*** Opening of EXERCISE MATERIALS ***

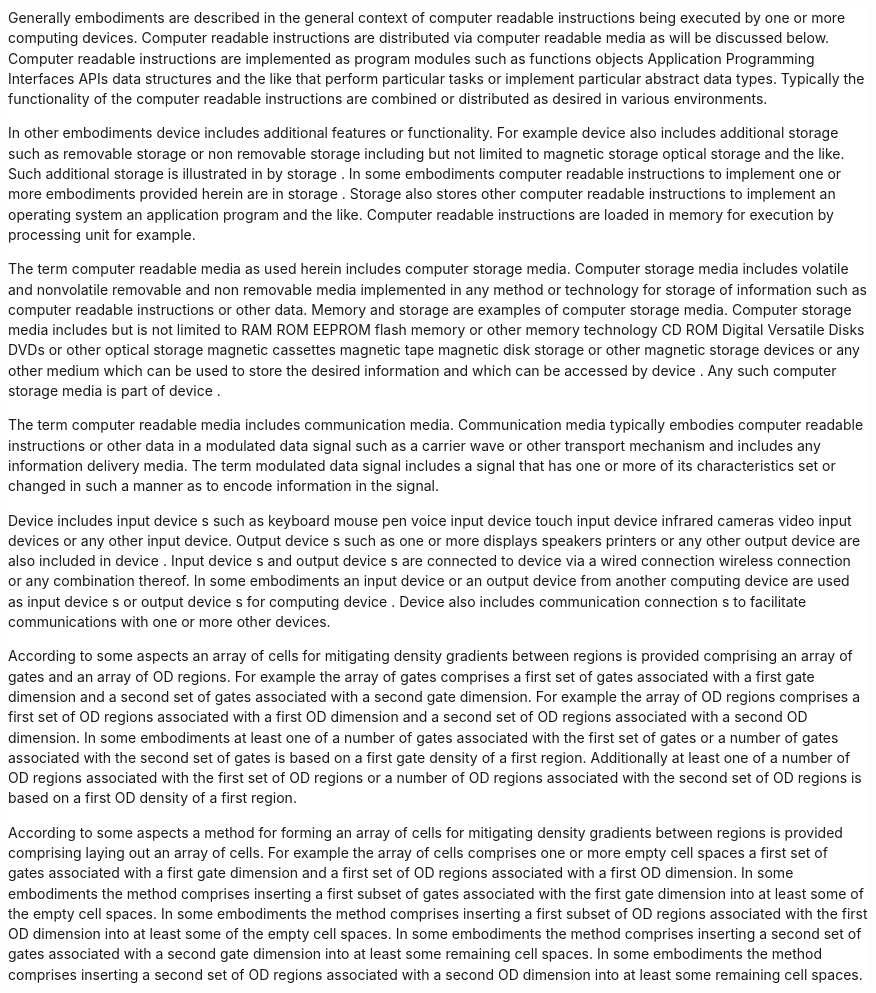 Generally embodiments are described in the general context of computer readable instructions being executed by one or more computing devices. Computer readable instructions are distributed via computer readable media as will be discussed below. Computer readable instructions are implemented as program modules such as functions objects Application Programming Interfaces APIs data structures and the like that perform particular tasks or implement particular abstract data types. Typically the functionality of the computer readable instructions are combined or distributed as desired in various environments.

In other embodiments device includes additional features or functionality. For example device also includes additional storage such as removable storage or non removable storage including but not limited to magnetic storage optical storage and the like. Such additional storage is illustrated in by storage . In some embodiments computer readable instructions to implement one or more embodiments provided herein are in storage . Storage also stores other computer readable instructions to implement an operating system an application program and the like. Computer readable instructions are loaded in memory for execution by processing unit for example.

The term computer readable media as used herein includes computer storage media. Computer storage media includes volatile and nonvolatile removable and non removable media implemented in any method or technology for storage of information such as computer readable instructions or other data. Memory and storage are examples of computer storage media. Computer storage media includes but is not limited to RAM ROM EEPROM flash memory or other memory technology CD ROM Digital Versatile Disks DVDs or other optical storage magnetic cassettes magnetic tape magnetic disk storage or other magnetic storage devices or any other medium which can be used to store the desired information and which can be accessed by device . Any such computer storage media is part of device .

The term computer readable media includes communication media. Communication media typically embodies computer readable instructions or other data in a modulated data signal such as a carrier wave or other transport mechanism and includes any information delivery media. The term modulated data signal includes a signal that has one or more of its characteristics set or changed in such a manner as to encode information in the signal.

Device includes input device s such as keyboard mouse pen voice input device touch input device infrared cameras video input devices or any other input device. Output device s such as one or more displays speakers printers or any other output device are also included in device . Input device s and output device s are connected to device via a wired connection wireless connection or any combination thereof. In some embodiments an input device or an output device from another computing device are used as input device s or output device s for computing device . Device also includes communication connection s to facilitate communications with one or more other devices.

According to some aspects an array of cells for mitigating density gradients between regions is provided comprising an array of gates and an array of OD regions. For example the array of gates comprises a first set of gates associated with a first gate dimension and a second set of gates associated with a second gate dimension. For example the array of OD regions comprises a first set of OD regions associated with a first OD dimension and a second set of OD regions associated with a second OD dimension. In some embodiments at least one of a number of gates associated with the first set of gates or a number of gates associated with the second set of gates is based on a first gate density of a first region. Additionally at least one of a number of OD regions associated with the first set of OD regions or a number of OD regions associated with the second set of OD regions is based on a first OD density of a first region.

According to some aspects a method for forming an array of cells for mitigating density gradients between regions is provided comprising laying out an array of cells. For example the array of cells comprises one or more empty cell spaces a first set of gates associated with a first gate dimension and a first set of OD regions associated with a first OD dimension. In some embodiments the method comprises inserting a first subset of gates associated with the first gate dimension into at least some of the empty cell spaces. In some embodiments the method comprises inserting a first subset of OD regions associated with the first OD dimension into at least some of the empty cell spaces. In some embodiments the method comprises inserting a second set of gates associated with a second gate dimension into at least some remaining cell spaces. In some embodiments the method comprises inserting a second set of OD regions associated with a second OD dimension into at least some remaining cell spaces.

*** Close of EXERCISE MATERIALS ***
*** Opening of EXERCISE MATERIALS ***

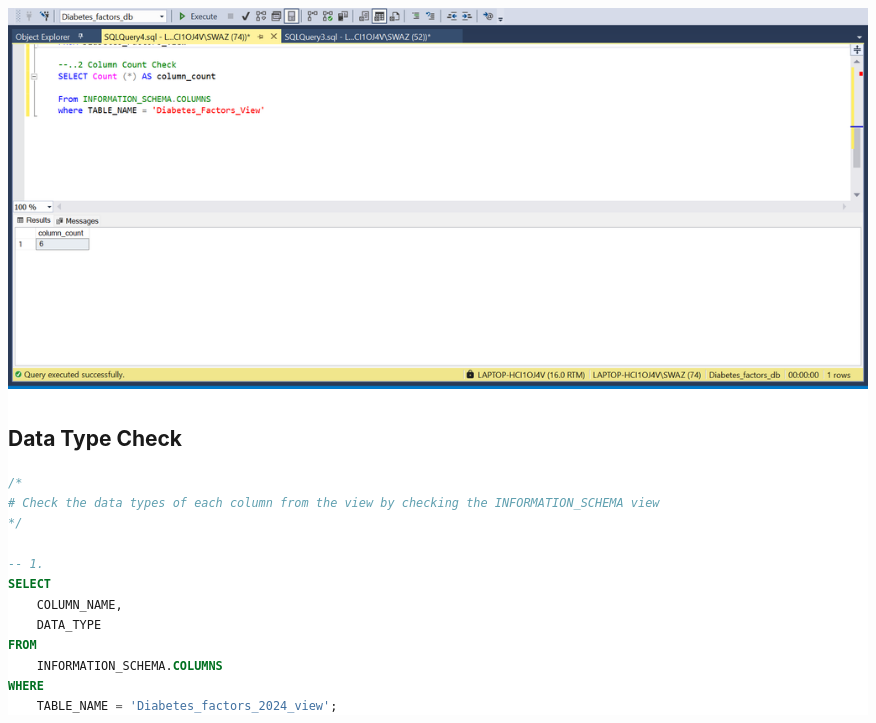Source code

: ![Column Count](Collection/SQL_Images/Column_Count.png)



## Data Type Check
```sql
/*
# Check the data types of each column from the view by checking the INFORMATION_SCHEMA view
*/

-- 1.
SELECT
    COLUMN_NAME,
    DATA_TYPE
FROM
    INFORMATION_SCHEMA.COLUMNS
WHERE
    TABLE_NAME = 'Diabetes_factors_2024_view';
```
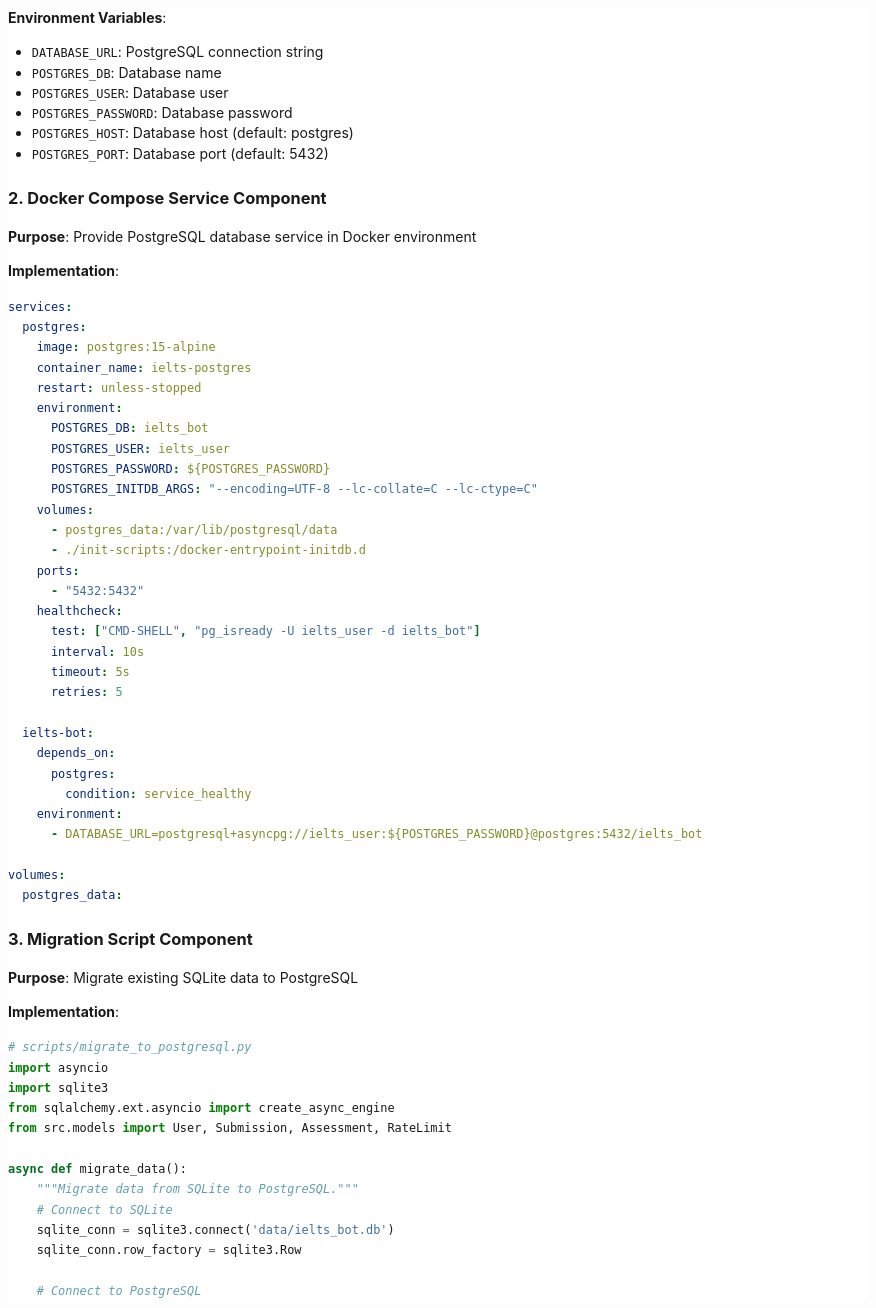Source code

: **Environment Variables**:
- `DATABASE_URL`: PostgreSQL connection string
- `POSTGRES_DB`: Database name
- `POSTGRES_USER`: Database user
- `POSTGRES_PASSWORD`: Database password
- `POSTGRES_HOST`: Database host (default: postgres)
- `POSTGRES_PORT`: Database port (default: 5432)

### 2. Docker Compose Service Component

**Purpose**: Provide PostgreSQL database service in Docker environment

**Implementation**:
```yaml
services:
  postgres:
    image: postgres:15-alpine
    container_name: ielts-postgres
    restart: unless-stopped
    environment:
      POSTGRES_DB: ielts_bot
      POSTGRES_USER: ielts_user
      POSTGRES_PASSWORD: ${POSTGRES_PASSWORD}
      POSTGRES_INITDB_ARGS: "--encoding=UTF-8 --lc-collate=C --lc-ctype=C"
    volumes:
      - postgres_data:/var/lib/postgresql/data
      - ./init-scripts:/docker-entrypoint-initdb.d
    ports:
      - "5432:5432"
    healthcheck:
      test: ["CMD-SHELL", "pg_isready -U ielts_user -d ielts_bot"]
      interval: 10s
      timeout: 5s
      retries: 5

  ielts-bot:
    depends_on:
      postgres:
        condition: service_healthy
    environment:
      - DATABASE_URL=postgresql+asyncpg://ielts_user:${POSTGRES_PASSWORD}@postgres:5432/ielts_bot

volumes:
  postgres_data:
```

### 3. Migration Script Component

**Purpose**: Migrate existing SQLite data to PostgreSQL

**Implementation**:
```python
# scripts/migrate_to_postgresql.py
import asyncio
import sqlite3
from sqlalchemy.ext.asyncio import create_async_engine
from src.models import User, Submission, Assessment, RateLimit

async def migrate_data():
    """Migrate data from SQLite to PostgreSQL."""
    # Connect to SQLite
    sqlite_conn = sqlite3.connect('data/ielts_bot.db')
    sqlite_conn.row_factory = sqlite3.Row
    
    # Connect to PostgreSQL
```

*** Close of EXERCISE MATERIALS ***

PROBLEM STATEMENT.
The lines you need are those with the word "Component"; list them from the entries.

SOLVED PROBLEM.
### 2. Docker Compose Service Component
### 3. Migration Script Component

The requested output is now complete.